As you wrote in post #1, the centre of the square will do. But in principle, you can take an axis anywhere.

But if taken at the centre the wedge is always rotataed back to original position. Could you explain your recommendation with a diagram? I am very confused with this question

 

[Brilli]

Also about the centre of the squares face what is balancing the bouyancy force ?

 

[BvU]

Gravity

 

[Brilli]

Gravity

If we take centre of square face of the wedge to be a point and axis passes through that weight of the wegde doesn't produce any torque about this axis. So what is balancing the torque due to bouyancy?

 

[haruspex]

But if taken at the centre the wedge is always rotataed back to original position.

Is it?
First question is, will the centre of mass be at the same height relative to the surface of the water? Probably, but needs to be checked.
Second, where is the centre of buoyancy?
Draw a couple of diagrams, one where most of the beam (it is not a wedge) is immersed and one where little is immersed. But in each case, since we are concerned with small perturbations, do not tilt it so far that a corner enters or leaves the water.

 

[BvU]

f we take centre of square face of the wedge to be a point and axis passes through that weight of the wegde doesn't produce any torque about this axis.

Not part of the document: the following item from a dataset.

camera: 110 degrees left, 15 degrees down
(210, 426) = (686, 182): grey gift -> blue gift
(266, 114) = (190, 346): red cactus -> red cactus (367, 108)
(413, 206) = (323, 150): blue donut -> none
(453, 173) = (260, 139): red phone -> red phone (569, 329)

Correct. But the buoyancy force does -- when there is a small disturbance. If that is not counteracted the thing will start to tilt and stop at a different orientation.

Where does the word wedge come from ? You talk about a beam with a square cross section.

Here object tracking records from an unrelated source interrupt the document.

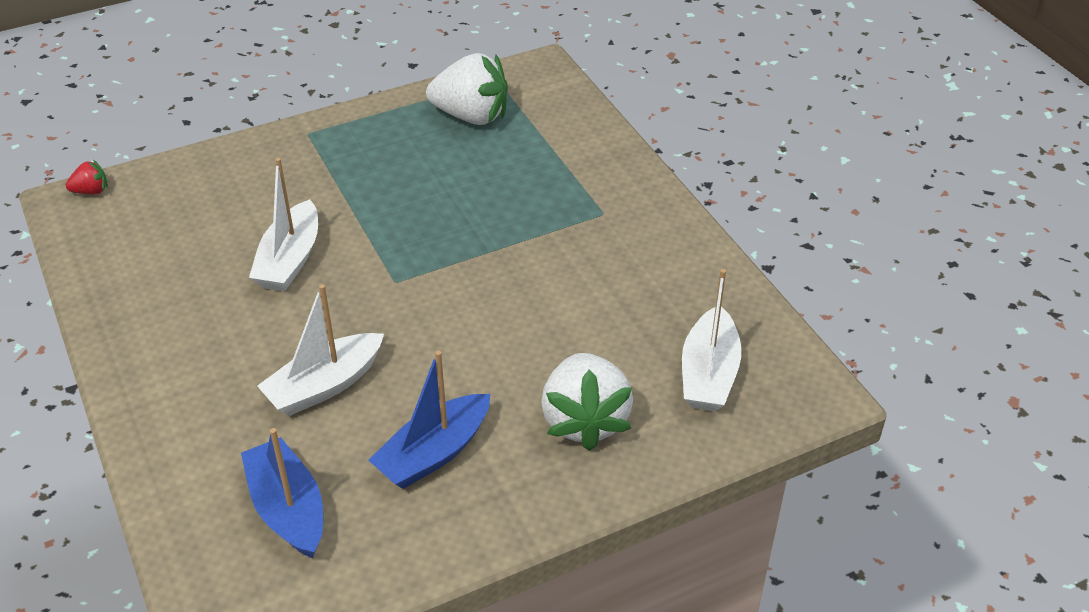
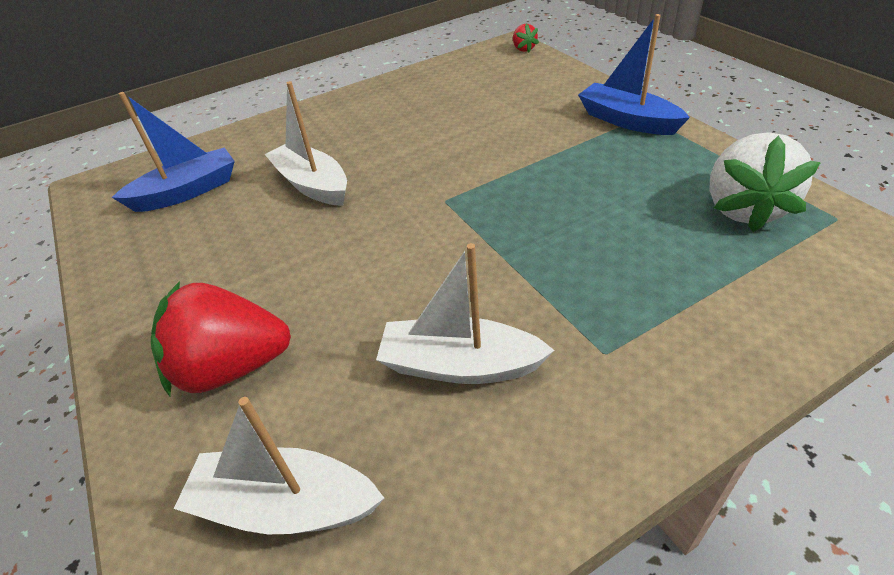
camera: 90 degrees right, 0 degrees up
(290, 260) = (464, 140): white boat -> white boat (460, 365)
(434, 453) = (219, 258): blue boat -> blue boat (627, 121)
(584, 420) = (231, 367): white strawberry -> red strawberry

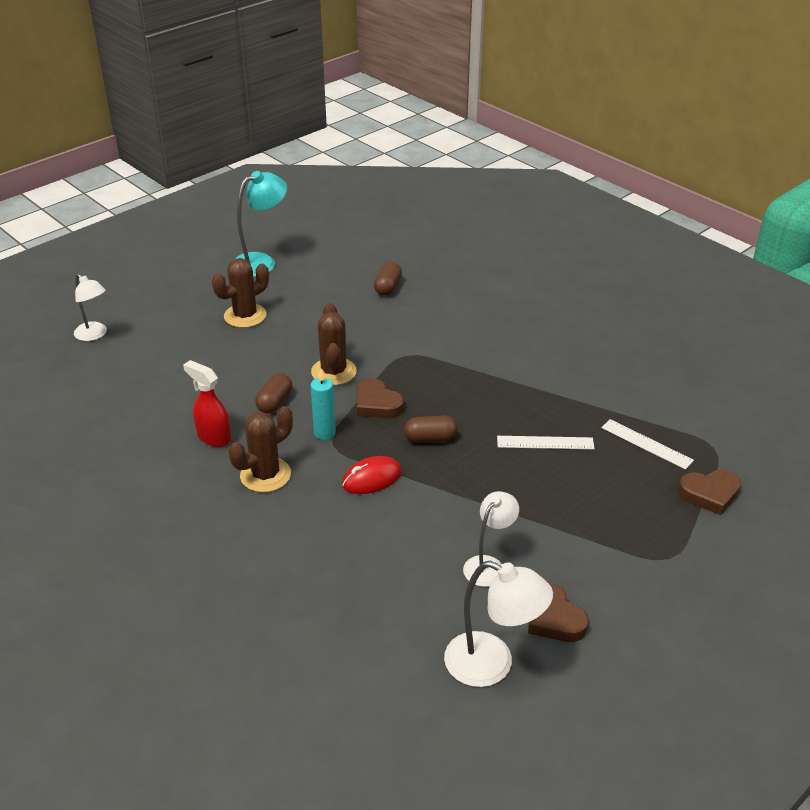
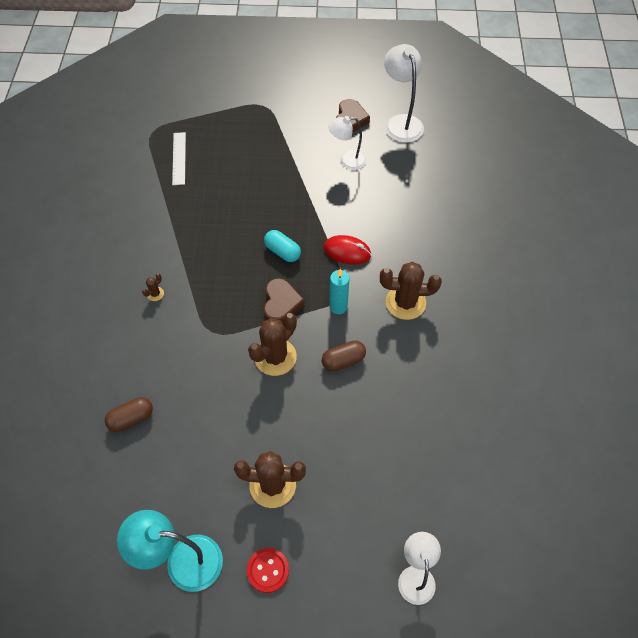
camera: 135 degrees left, 20 degrees up
(201, 286) = (268, 570): none -> red button
(213, 437) = (411, 362): red spray bottle -> none
(430, 438) = (282, 252): brown capsule -> turquoise capsule
(485, 347) = (155, 294): none -> brown cactus
(545, 443) = (226, 199): white ruler -> none
(709, 494) = (196, 114): brown heart -> none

Make two drawings: one where the beam is horizontal and one where it's at an angle, partially above the water. mark center of mass and center of buoyancy

hey, Haru was a little quicker on the draw ! Good to see we agree

 

[Brilli]

So should i go on with the following idea- that if the beam turns by an angle then the polygon made by the part under water should have its centre of mass aligned with centre of mass of the square face of the wedge?

 

[haruspex]

So should i go on with the following idea- that if the beam turns by an angle then the polygon made by the part under water should have its centre of mass aligned with centre of mass of the square face of the wedge?

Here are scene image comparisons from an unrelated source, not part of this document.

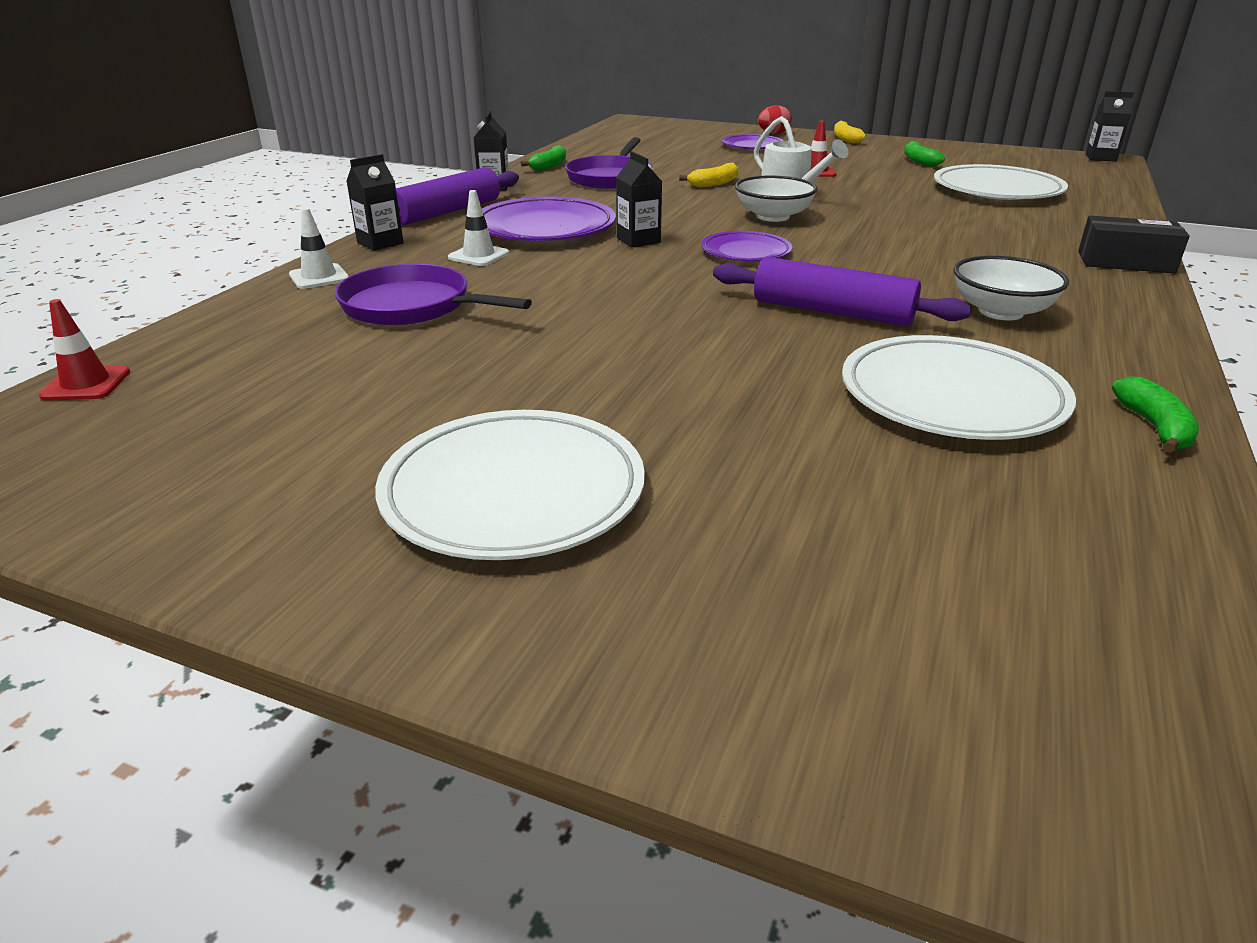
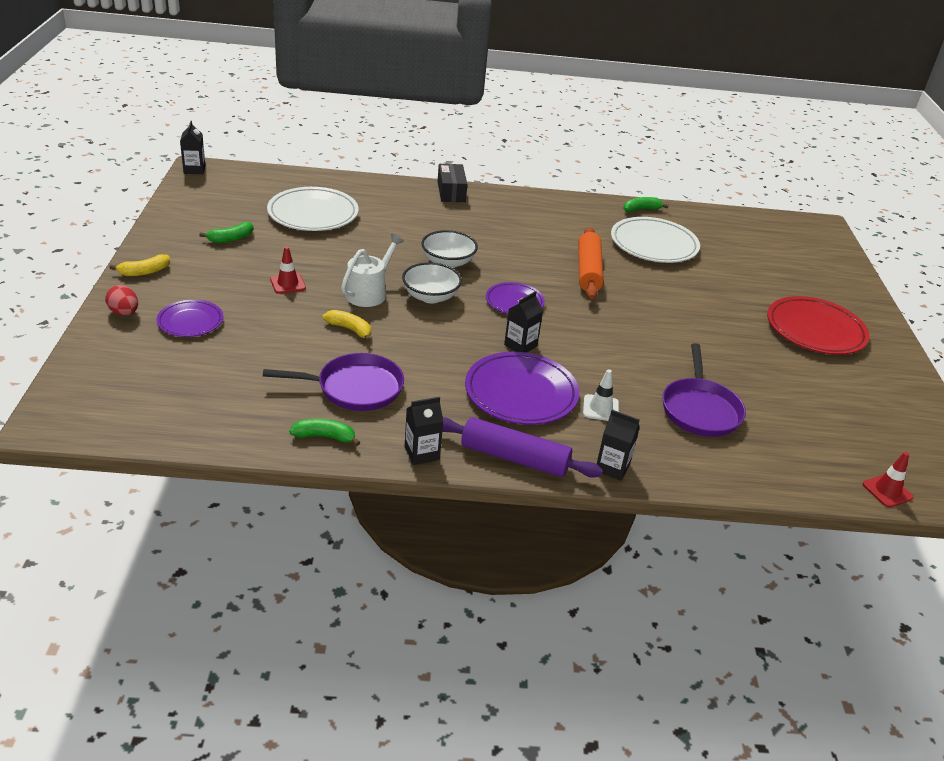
camera: 115 degrees left, 5 degrees up
(319, 277) = (695, 470): white traffic cone -> none
(513, 492) = (815, 330): white plate -> red plate
(832, 312) = (588, 271): purple rolling pin -> orange rolling pin
(1001, 312) = (551, 228): white bowl -> white bowl (448, 262)

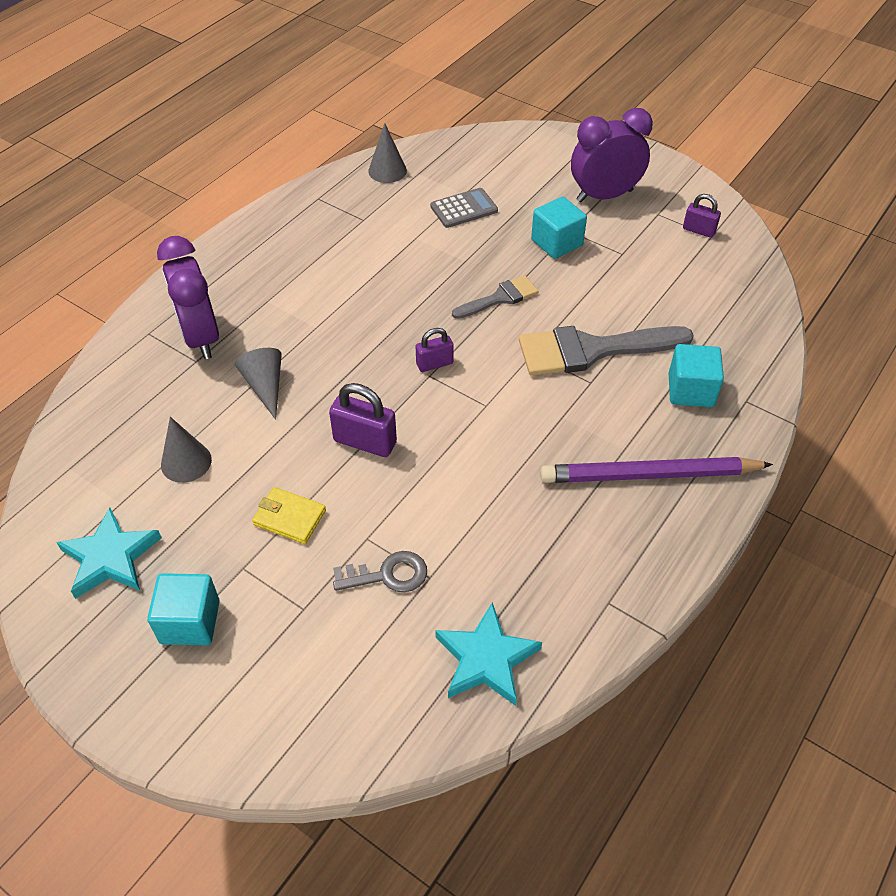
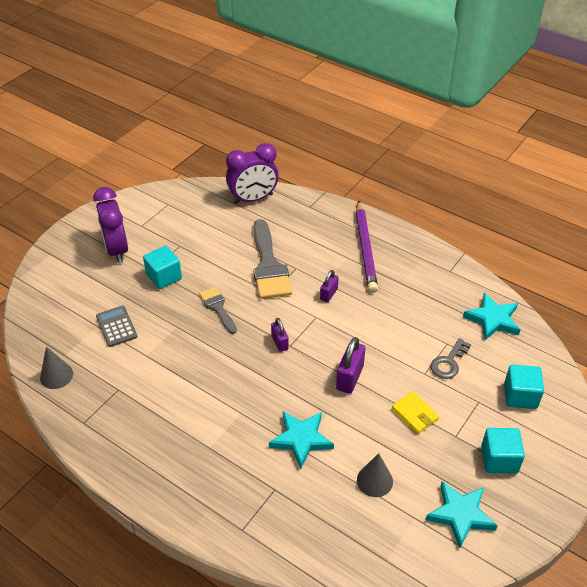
camera: 90 degrees left, 5 degrees down
(200, 337) = (249, 489): purple clock -> purple clock (253, 199)
(265, 386) = (301, 439): grey cone -> turquoise star
(289, 518) = (415, 414): yellow wallet -> yellow wallet turned 60 degrees counterclockwise
(388, 575) = (449, 362): grey key -> grey key turned 135 degrees counterclockwise
(690, 390) = (302, 227): turquoise cube -> turquoise cube (520, 396)
(698, 230) = (161, 209): purple padlock -> purple padlock (328, 294)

Not sure what you mean by "should" there. The point is that it will not be, but the question is, which side will it be? I.e. will the net torque accelerate the turn or restore it?

 

[Brilli]

Not sure what you mean by "should" there. The point is that it will not be, but the question is, which side will it be? I.e. will the net torque accelerate the turn or restore it?

The problem asks for the point at which the bouyancy torque does not turn it back to previous equilibrium position. So just at the time in which this happens there should be an equilibrium point. Thus the centre of bouyancy should pass through the centre of square face so that it doesn't produce any torque

 

[Brilli]

Could you say if i miss some torques? I take the torque due to bouyancy about the centre of the sqare face

 

[haruspex]

The problem asks for the point at which the bouyancy torque does not turn it back to previous equilibrium position. So just at the time in which this happens there should be an equilibrium point. Thus the centre of bouyancy should pass through the centre of square face so that it doesn't produce any torque

Ok, but that need not be exactly true for a finite rotation. You just need the first order term to vanish.
Don't forget to make sure the same volume is immersed in the rotated position.